Work request
Without the images, repeat every line of the listing exactly.

Provided entries
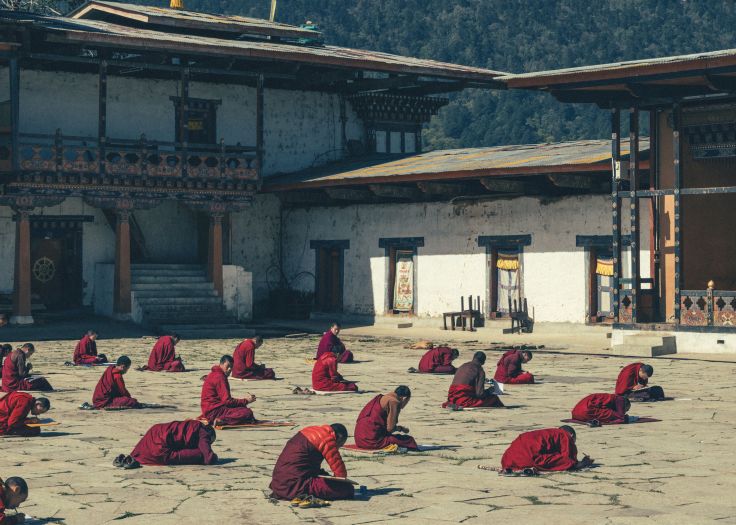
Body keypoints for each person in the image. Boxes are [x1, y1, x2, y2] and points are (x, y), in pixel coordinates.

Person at [270, 424, 354, 501]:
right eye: (339, 445)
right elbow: (340, 472)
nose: (337, 448)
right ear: (339, 437)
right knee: (346, 489)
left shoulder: (310, 430)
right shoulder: (327, 439)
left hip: (278, 482)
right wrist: (340, 482)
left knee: (325, 477)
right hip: (295, 484)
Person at [501, 426, 593, 473]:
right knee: (564, 460)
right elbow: (567, 458)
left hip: (508, 459)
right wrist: (581, 463)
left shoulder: (550, 433)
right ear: (571, 435)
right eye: (573, 442)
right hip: (528, 458)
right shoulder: (564, 435)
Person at [354, 386, 417, 450]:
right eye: (407, 401)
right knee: (409, 440)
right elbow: (390, 428)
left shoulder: (383, 397)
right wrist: (401, 429)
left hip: (358, 439)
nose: (406, 404)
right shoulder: (394, 402)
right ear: (404, 398)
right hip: (371, 441)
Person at [130, 420, 218, 466]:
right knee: (200, 454)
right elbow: (208, 457)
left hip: (154, 431)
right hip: (161, 448)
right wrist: (214, 456)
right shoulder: (203, 432)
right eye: (209, 442)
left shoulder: (192, 424)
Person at [200, 355, 255, 426]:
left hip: (208, 410)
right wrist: (246, 401)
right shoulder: (220, 377)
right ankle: (222, 420)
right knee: (247, 412)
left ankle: (221, 419)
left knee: (242, 408)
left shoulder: (213, 374)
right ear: (221, 364)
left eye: (231, 367)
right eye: (227, 366)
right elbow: (227, 401)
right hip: (214, 411)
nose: (229, 369)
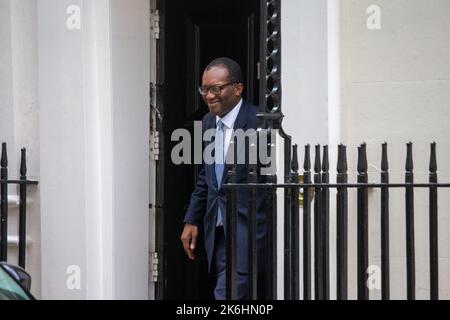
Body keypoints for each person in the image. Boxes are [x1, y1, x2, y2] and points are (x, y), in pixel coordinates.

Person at [180, 57, 267, 300]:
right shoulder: (208, 122)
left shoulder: (260, 122)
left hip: (249, 231)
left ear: (238, 88)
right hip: (217, 231)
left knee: (227, 293)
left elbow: (270, 183)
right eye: (205, 89)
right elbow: (206, 178)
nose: (209, 96)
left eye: (216, 88)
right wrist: (193, 219)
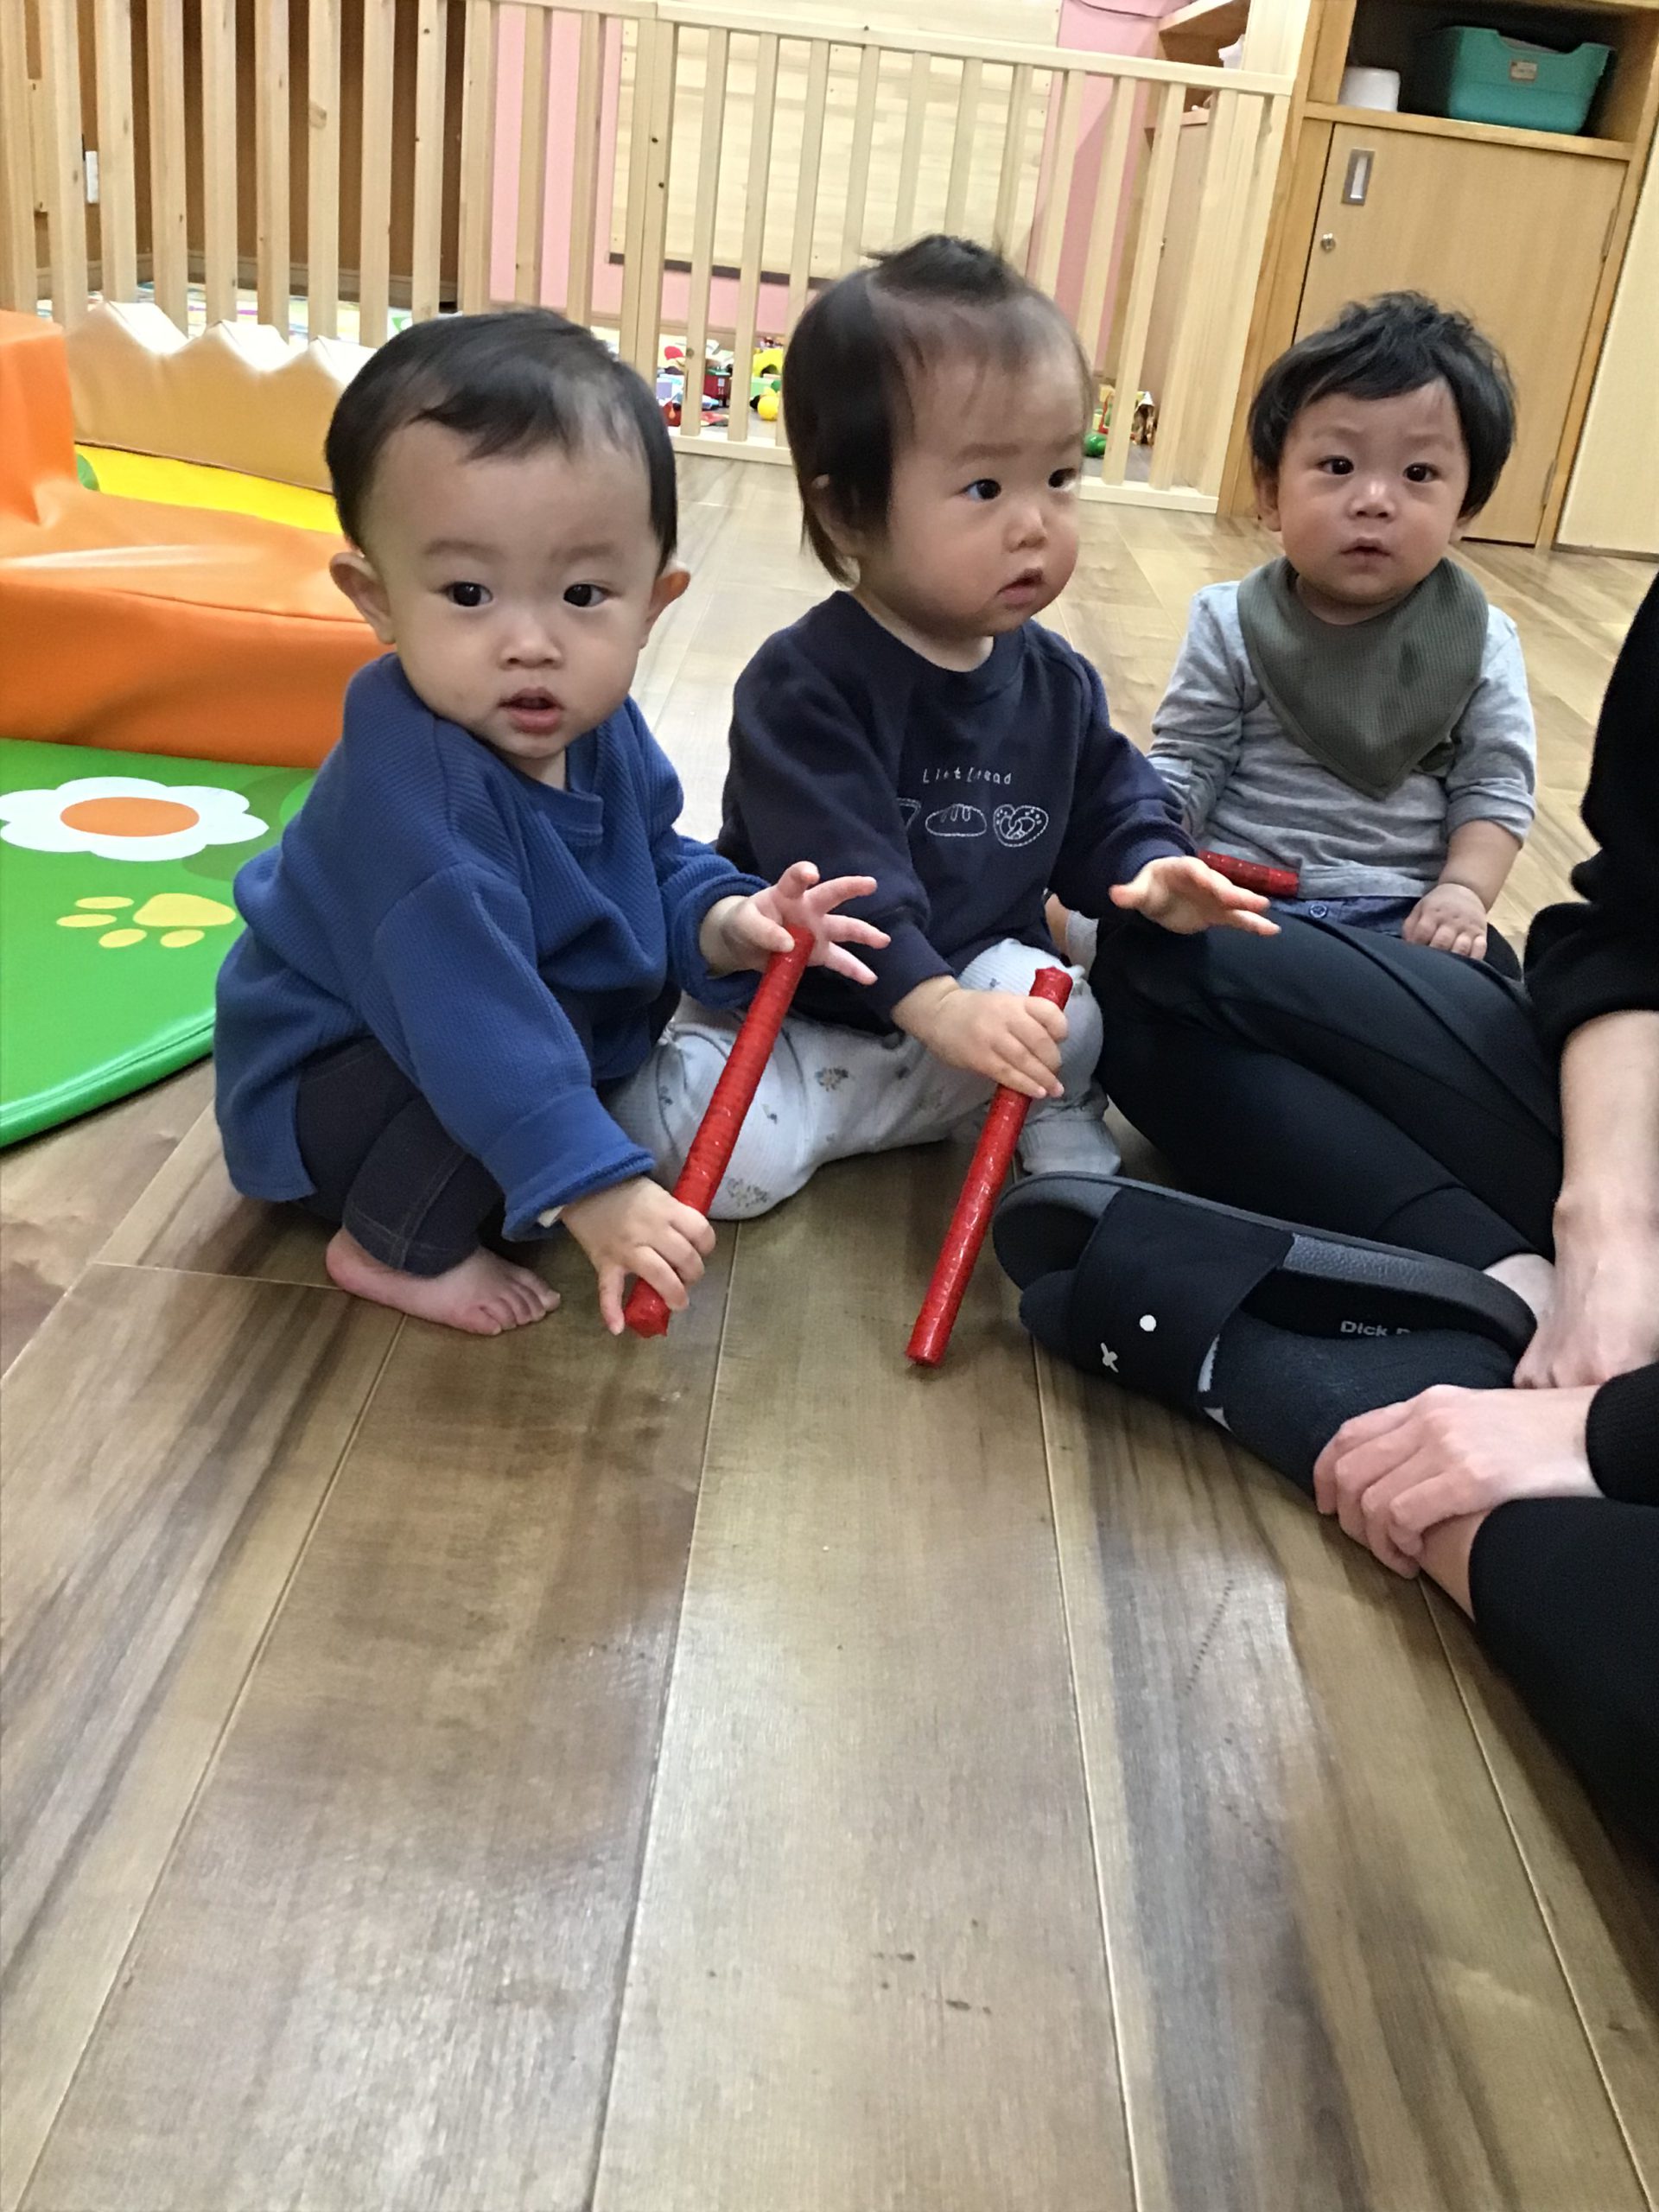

Task response
Body keypoints for each person in the image. Boxes are [x1, y1, x2, y2] and points are (x, y), in pixel coordinates.

Person at [270, 424, 354, 501]:
right eye: (339, 445)
right elbow: (340, 472)
nose: (337, 448)
right ear: (339, 437)
right knee: (346, 489)
left shoulder: (310, 430)
right shoulder: (327, 439)
left hip: (278, 482)
right wrist: (340, 482)
left knee: (325, 477)
right hip: (295, 484)
Person at [501, 426, 593, 473]:
right knee: (564, 460)
right elbow: (567, 458)
left hip: (508, 459)
right wrist: (581, 463)
left shoulder: (550, 433)
right ear: (571, 435)
right eye: (573, 442)
right hip: (528, 458)
right shoulder: (564, 435)
Person at [354, 386, 417, 450]:
right eye: (407, 401)
right knee: (409, 440)
right elbow: (390, 428)
left shoulder: (383, 397)
right wrist: (401, 429)
left hip: (358, 439)
nose: (406, 404)
right shoulder: (394, 402)
right ear: (404, 398)
right hip: (371, 441)
Person at [130, 420, 218, 466]:
right knee: (200, 454)
right elbow: (208, 457)
left hip: (154, 431)
right hip: (161, 448)
right wrist: (214, 456)
right shoulder: (203, 432)
right eye: (209, 442)
left shoulder: (192, 424)
Person at [200, 355, 255, 426]:
left hip: (208, 410)
right wrist: (246, 401)
right shoulder: (220, 377)
right ankle: (222, 420)
right knee: (247, 412)
left ankle: (221, 419)
left knee: (242, 408)
left shoulder: (213, 374)
right ear: (221, 364)
left eye: (231, 367)
right eye: (227, 366)
right elbow: (227, 401)
right hip: (214, 411)
nose: (229, 369)
Body keypoints for each person in the image. Boxes are [x1, y1, x2, y2] and points are (x, y), in pixel coordinates.

Person at [180, 57, 267, 300]:
right shoulder: (208, 122)
left shoulder: (260, 122)
left hip: (249, 231)
left ear: (238, 88)
right hip: (217, 231)
left knee: (227, 293)
left elbow: (270, 183)
right eye: (205, 89)
right elbow: (206, 178)
nose: (209, 96)
left eye: (216, 88)
right wrist: (193, 219)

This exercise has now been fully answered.